[[ Given data open ]]
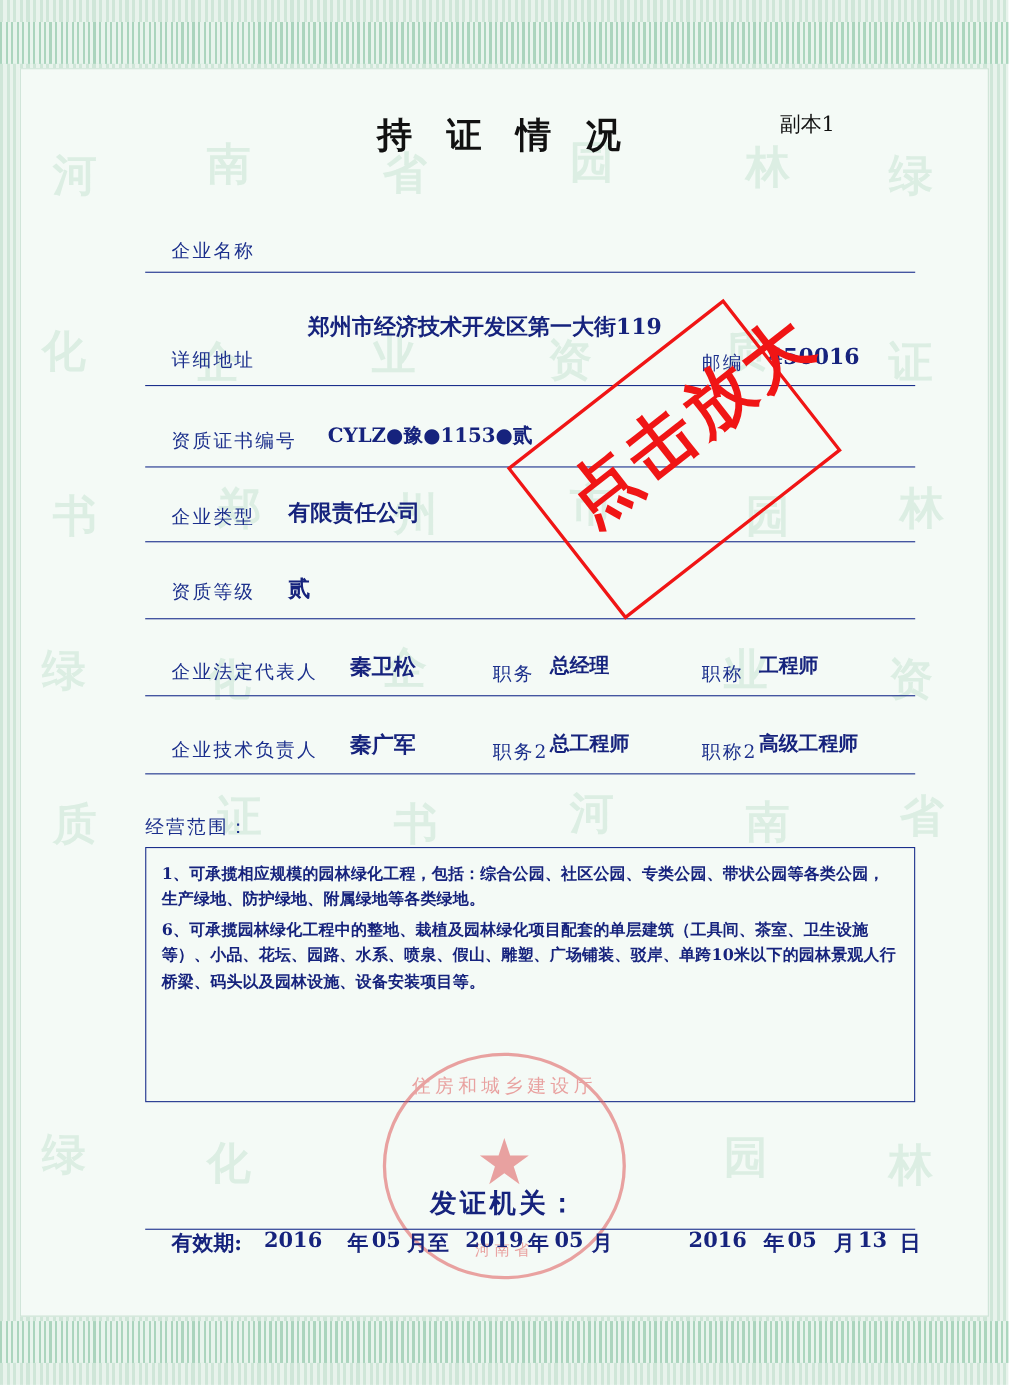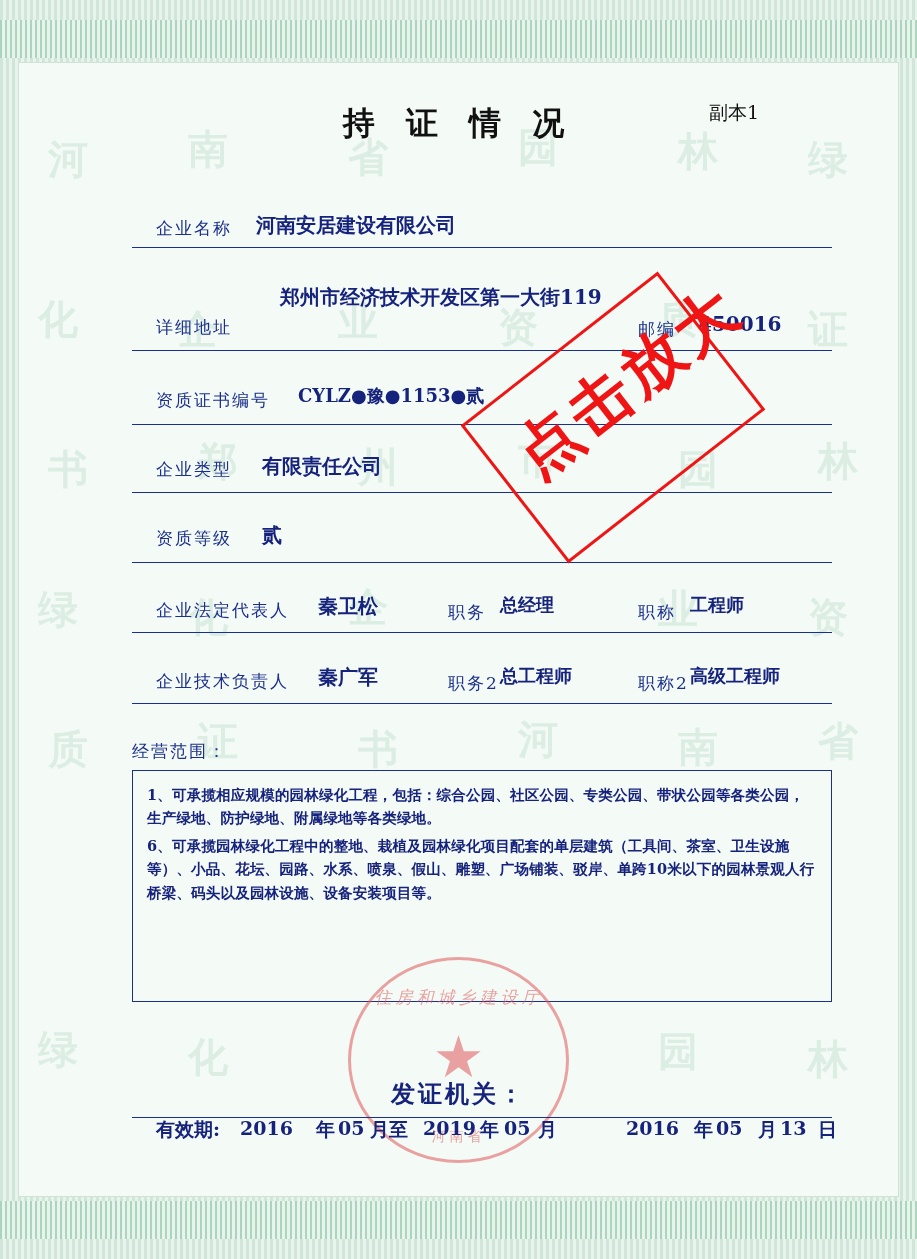--- a/index.html
+++ b/index.html
@@ -279,7 +279,6 @@
     <div class="copy-label">副本1</div>
 
     <div class="lbl" style="left:138px; top:155px;">企业名称</div>
-    <div class="val" style="left:238px; top:150px;">河南安居建设有限公司</div>
     <div class="row" style="top:185px;"></div>
 
     <div class="lbl" style="left:138px; top:254px;">详细地址</div>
[[ Given data closed ]]
* [Task goal]:
Reproduce the records in full, exactly as they appear, and show none of the pictures.

* [Worked solution]:
--- a/index.html
+++ b/index.html
@@ -279,7 +279,6 @@
     <div class="copy-label">副本1</div>
 
     <div class="lbl" style="left:138px; top:155px;">企业名称</div>
-    <div class="val" style="left:238px; top:150px;">河南安居建设有限公司</div>
     <div class="row" style="top:185px;"></div>
 
     <div class="lbl" style="left:138px; top:254px;">详细地址</div>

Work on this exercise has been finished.